Ponadto w archiwach Kremla wciąż zamknięte są setki stron dokumentów. Najprawdopodobniej Rosja nie otworzy do nich dostępu, gdyż tylko potwierdzą fakt ludobójstwa narodu ukraińskiego.

Przygotowanie ziarna do wysyłki do zsypu w kołchozie im. G. I. Pietrowskiego. z w. Pietrowo-Solonycha, obwód mikołajowski, 1933 — Centralny Państwowy Fotoarchiwum Ukrainy im. H. S. Pszenicznego

Głód był spowodowany nieurodzajem

Ten mit można uznać za odmianę poprzedniego – mówią, że nie było Hołodomoru, był głód z powodu złych zbiorów. Co więcej, nie było ukierunkowanej polityki Stalina i jego zwolenników przeciwko narodowi ukraińskiemu.

W rzeczywistości Hołodomor nie był spowodowany złymi żniwami. Przyczyniły się do tego celowe działania władz radzieckich — niszczenie głodem — wobec ukraińskiej wsi. W 1932 roku nie odnotowano żadnych krytycznych warunków pogodowych, które mogłyby doprowadzić do niedoborów zbóż i śmierci ponad 7 milionów ludzi. W tym roku w porównaniu do 1931 r. rzeczywiście zebrano mniej zboża (12,8 mln ton wobec 17,7 mln ton w 1931 r.). Powodem słabszych plonów była źle przemyślana polityka skupu zboża: we wsiach nie było dość zboża do obsiewania pól, coraz więcej było wywożone z USRR, nie pozostawiając nic do siewu. Ale nawet ta ilość wystarczyłaby, by uniknąć głodu, gdyby nie wycelowana polityka skierowana na ludobójstwo.

„Kierownictwo regoionu (red. — kierownictwo partii), które dobrze znało sytuację, nigdy nie wspominało o suszach i deszczach. Oni mówili: coś się tam wydarzyło, w jakimś rejonie, ale to bardzo rzadkie. Sekretarze komitetów regionalnych partii nie wspominali o tych rzeczach. To znaczy, jeśli o nich nie wspomnieli i nie powiedzieli, że stało się to jedną z głównych przyczyn masowego głodu ludności, to po prostu się nie stało” — Roman Podkur.

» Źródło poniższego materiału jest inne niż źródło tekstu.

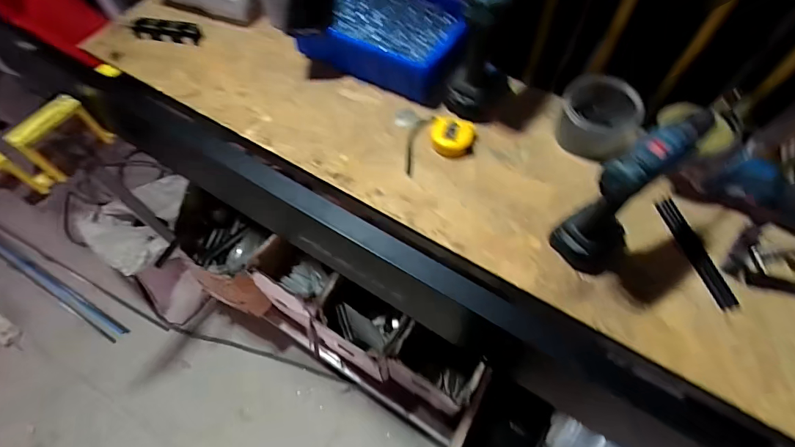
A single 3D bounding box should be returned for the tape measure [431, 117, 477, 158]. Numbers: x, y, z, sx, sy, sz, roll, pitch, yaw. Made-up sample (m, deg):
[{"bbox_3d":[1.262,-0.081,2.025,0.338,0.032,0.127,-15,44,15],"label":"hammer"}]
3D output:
[{"bbox_3d":[0.093,-0.144,0.690,0.072,0.028,0.069,-1,62,2],"label":"tape measure"}]

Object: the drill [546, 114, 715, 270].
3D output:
[{"bbox_3d":[0.294,-0.039,0.522,0.149,0.214,0.084,-38,67,-16],"label":"drill"}]

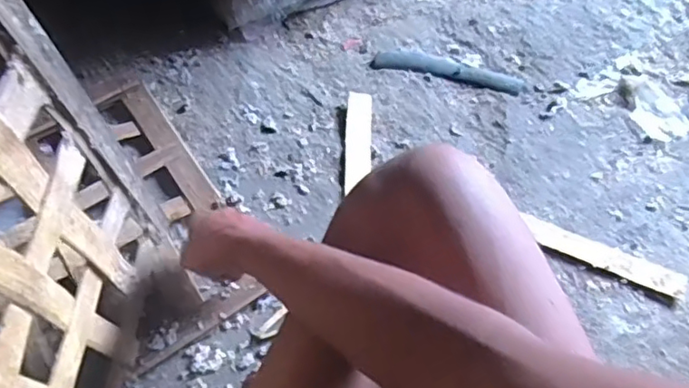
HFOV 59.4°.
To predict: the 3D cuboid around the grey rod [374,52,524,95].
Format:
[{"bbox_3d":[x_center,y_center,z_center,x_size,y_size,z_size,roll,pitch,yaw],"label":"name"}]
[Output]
[{"bbox_3d":[0.143,-0.171,0.823,0.204,0.014,0.041,12,56,5],"label":"grey rod"}]

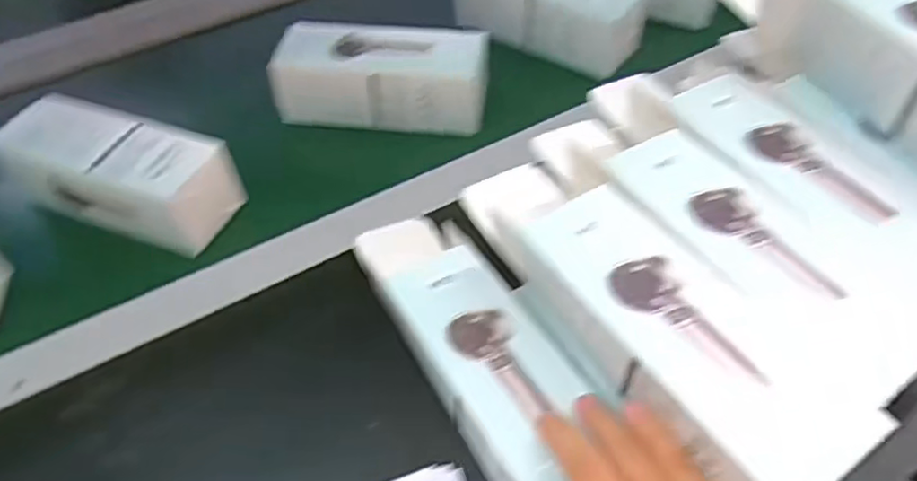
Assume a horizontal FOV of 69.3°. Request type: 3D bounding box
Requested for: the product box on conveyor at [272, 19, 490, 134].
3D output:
[{"bbox_3d":[-0.065,-0.135,0.549,0.175,0.069,0.058,4,51,6],"label":"product box on conveyor"}]

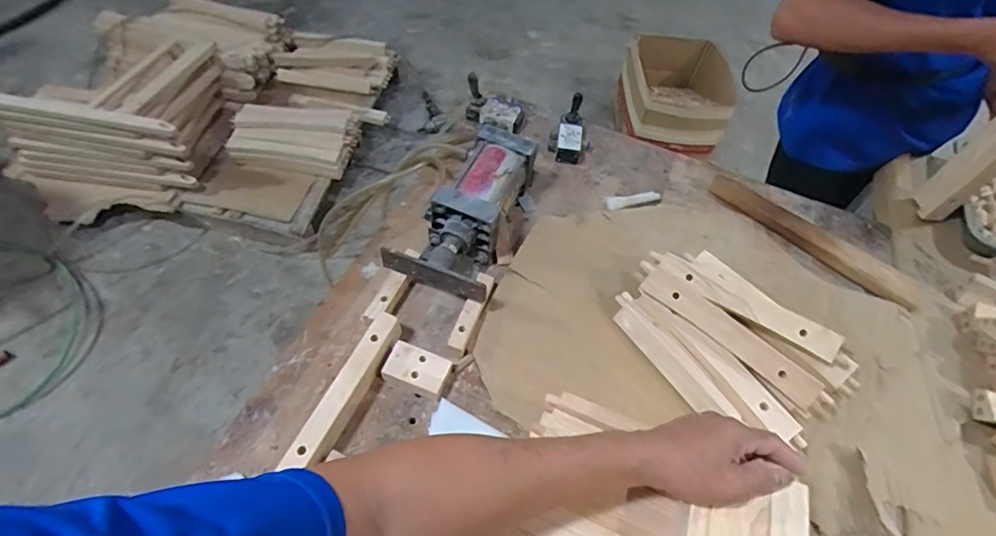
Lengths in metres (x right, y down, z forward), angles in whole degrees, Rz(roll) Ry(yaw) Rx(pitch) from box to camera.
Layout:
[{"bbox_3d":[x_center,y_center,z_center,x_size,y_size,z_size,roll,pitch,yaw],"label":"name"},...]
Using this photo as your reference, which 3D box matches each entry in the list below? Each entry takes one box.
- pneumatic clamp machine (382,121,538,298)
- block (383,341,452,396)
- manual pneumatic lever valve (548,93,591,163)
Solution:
[{"bbox_3d":[-0.039,-0.087,0.772,0.145,0.093,0.272,20,56,9],"label":"pneumatic clamp machine"},{"bbox_3d":[-0.101,0.130,0.655,0.078,0.031,0.046,20,56,8],"label":"block"},{"bbox_3d":[0.133,-0.248,0.917,0.076,0.079,0.099,14,55,4],"label":"manual pneumatic lever valve"}]

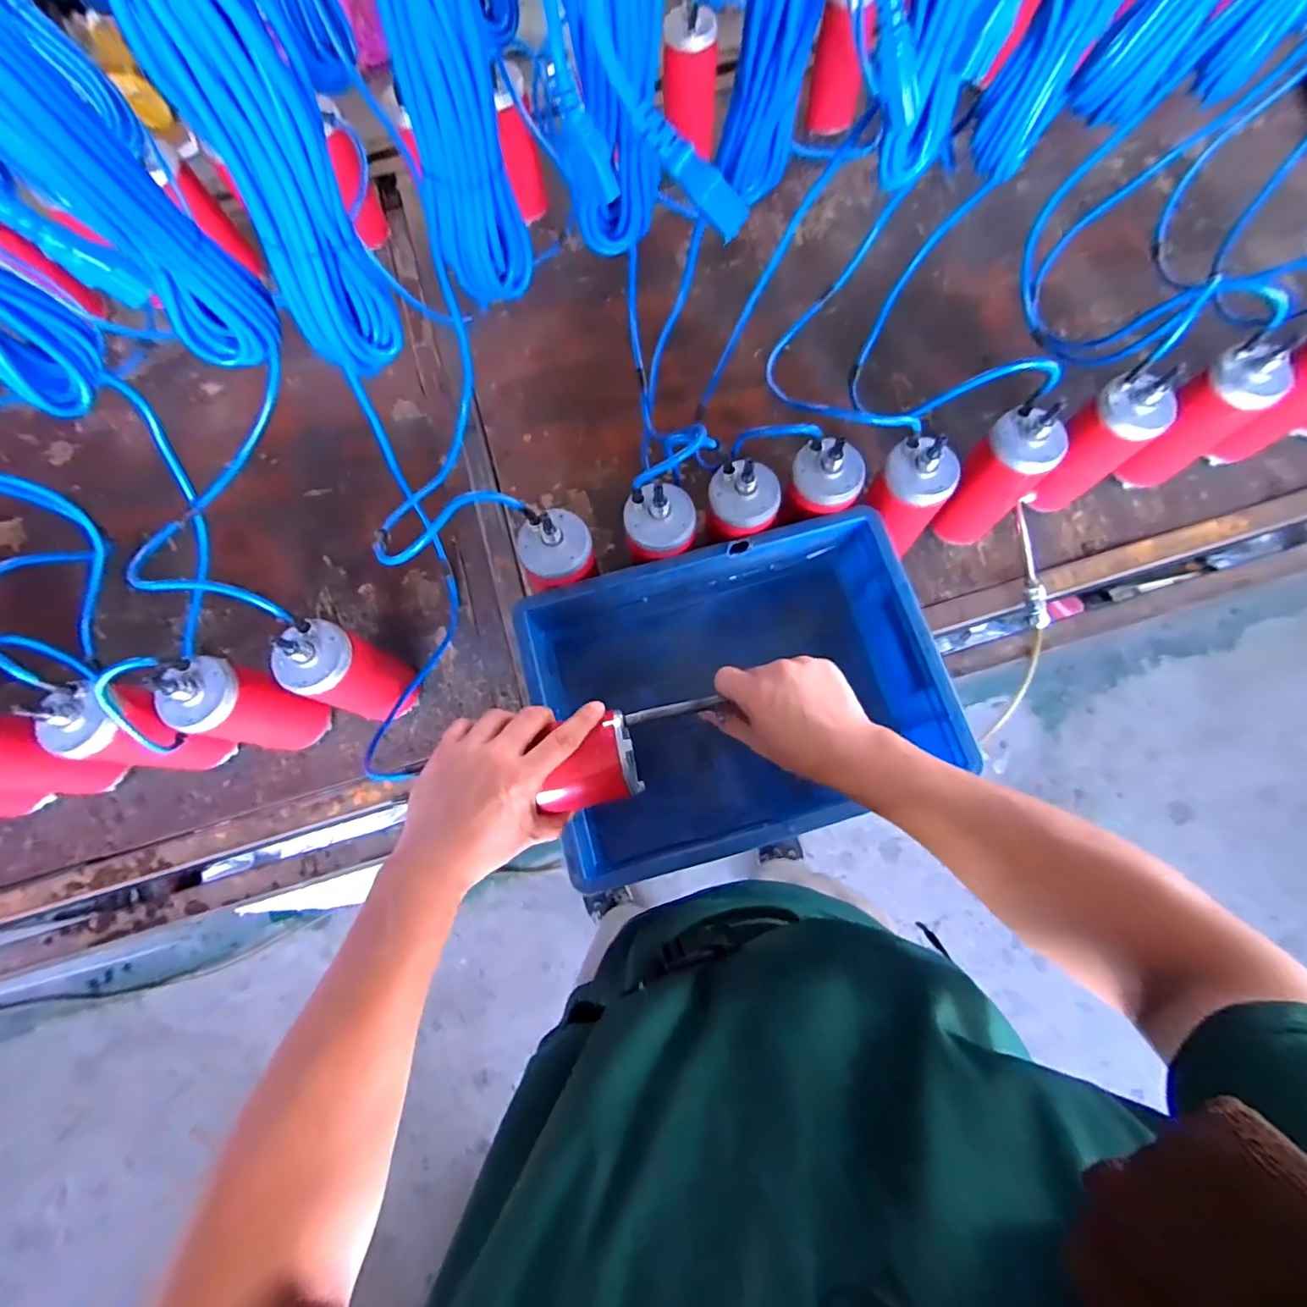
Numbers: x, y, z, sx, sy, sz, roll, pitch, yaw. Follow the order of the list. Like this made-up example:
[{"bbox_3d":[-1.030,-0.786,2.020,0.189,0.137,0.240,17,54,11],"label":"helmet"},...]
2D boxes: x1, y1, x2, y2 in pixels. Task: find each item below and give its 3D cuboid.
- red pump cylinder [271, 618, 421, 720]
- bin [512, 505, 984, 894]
[{"bbox_3d":[-0.323,0.023,0.620,0.069,0.186,0.076,28,78,10],"label":"red pump cylinder"},{"bbox_3d":[0.085,0.047,0.629,0.393,0.155,0.295,-16,76,-2],"label":"bin"}]

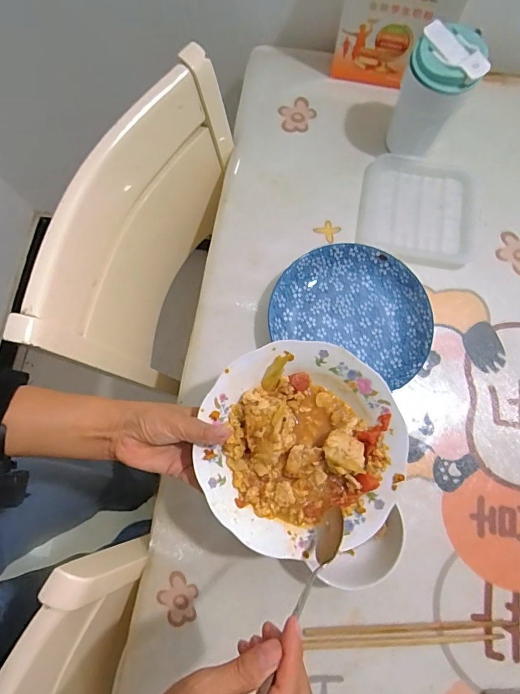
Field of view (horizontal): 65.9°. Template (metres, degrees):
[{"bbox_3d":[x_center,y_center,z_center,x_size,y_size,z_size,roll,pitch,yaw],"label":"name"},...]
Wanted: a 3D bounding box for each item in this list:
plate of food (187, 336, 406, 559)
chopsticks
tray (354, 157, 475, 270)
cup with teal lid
[{"bbox_3d":[0.038,0.092,0.380,0.187,0.038,0.184,-1,72,2],"label":"plate of food"},{"bbox_3d":[0.163,0.315,0.440,0.223,0.005,0.021,-4,78,1],"label":"chopsticks"},{"bbox_3d":[0.222,-0.191,0.562,0.155,0.028,0.157,7,78,3],"label":"tray"},{"bbox_3d":[0.221,-0.318,0.521,0.083,0.138,0.081,0,76,1],"label":"cup with teal lid"}]

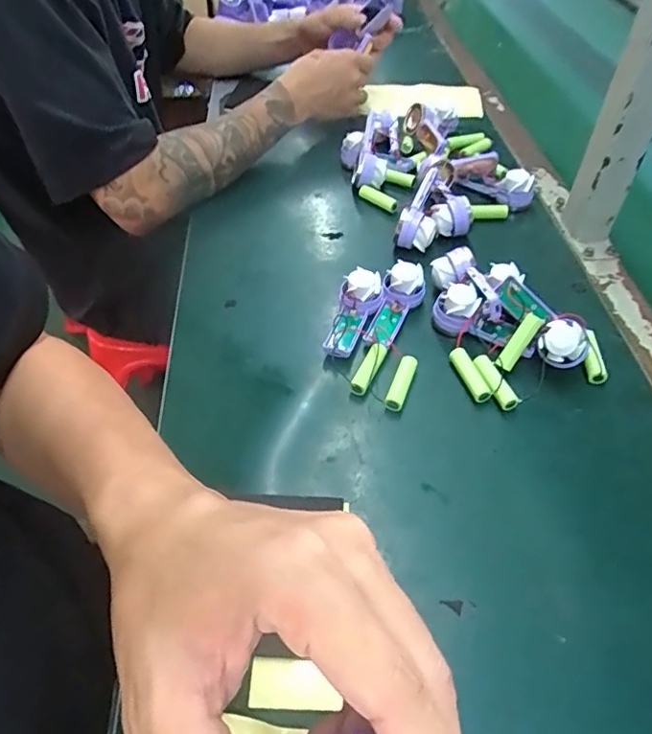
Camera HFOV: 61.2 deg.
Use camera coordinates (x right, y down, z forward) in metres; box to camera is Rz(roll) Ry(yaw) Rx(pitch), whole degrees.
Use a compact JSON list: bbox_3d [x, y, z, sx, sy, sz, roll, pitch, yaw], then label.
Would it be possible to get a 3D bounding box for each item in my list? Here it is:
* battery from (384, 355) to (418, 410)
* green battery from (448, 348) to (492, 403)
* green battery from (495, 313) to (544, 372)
[{"bbox_3d":[0.060,0.012,0.449,0.015,0.013,0.050,16,51,15],"label":"battery"},{"bbox_3d":[0.118,0.006,0.449,0.015,0.013,0.051,-17,50,-13],"label":"green battery"},{"bbox_3d":[0.159,-0.020,0.454,0.014,0.014,0.050,36,93,29],"label":"green battery"}]

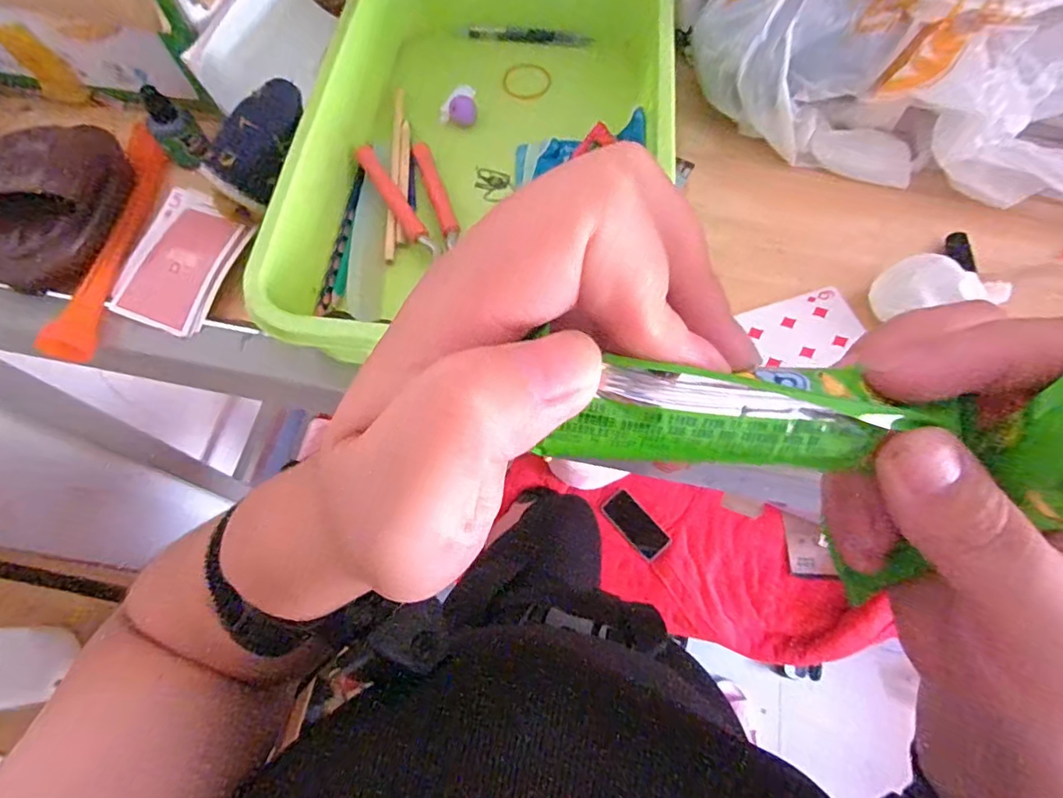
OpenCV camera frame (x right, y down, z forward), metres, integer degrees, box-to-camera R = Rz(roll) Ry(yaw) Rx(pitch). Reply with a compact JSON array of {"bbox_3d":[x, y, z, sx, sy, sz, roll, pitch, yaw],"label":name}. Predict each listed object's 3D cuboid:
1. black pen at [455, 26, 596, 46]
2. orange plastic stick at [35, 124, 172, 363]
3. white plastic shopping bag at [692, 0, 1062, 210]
[{"bbox_3d":[-0.005,-0.322,0.480,0.115,0.010,0.016,5,67,3],"label":"black pen"},{"bbox_3d":[-0.300,-0.121,0.396,0.033,0.025,0.204,-2,67,0],"label":"orange plastic stick"},{"bbox_3d":[0.306,-0.230,0.385,0.366,0.123,0.148,10,67,4],"label":"white plastic shopping bag"}]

Ponadto świadkowie twierdzą, że np. w sąsiednich wsiach i miasteczkach oddalonych o kilka kilometrów od granicy nie było głodu. Na przykład ucierpiały regiony przygraniczne Siewierszczyzna i Słobożańszczyzna, podczas gdy pobliska Rosja i Białoruś nie miały problemów z uprawami. W przypadku klęsk żywiołowych ucierpiałoby więcej niż jedno państwo.

„Dopóki Ukraina zachowuje jedność narodową, tak długo, jak jej naród będzie nadal uważał się za Ukraińców i dążył do niepodległości, tak długo stanowi to poważne zagrożenie dla samego sedna idei radzieckiej. Nic dziwnego, że przywódcy komunistyczni przywiązywali największą możliwą wagę do rusyfikacji tego samodzielnie myślącego członka „związku republik” i postanowili go przerobić i dostosować do swojego modelu jednego narodu rosyjskiego. Bo Ukrainiec nie jest i nigdy nie był rosjaninem. Jego kultura, temperament, język, religia – wszystko jest inne. …Odmówił kolektywizacji, preferując deportację, a nawet śmierć. Dlatego szczególnie ważne było dostosowanie Ukraińca do prokrustowskiego modelu idealnej osoby sowieckiej” Rafał Lemkin, twórca koncepcji ludobójstwa, obrońca praw człowieka. Artykuł: „Sowieckie ludobójstwo w Ukrainie”.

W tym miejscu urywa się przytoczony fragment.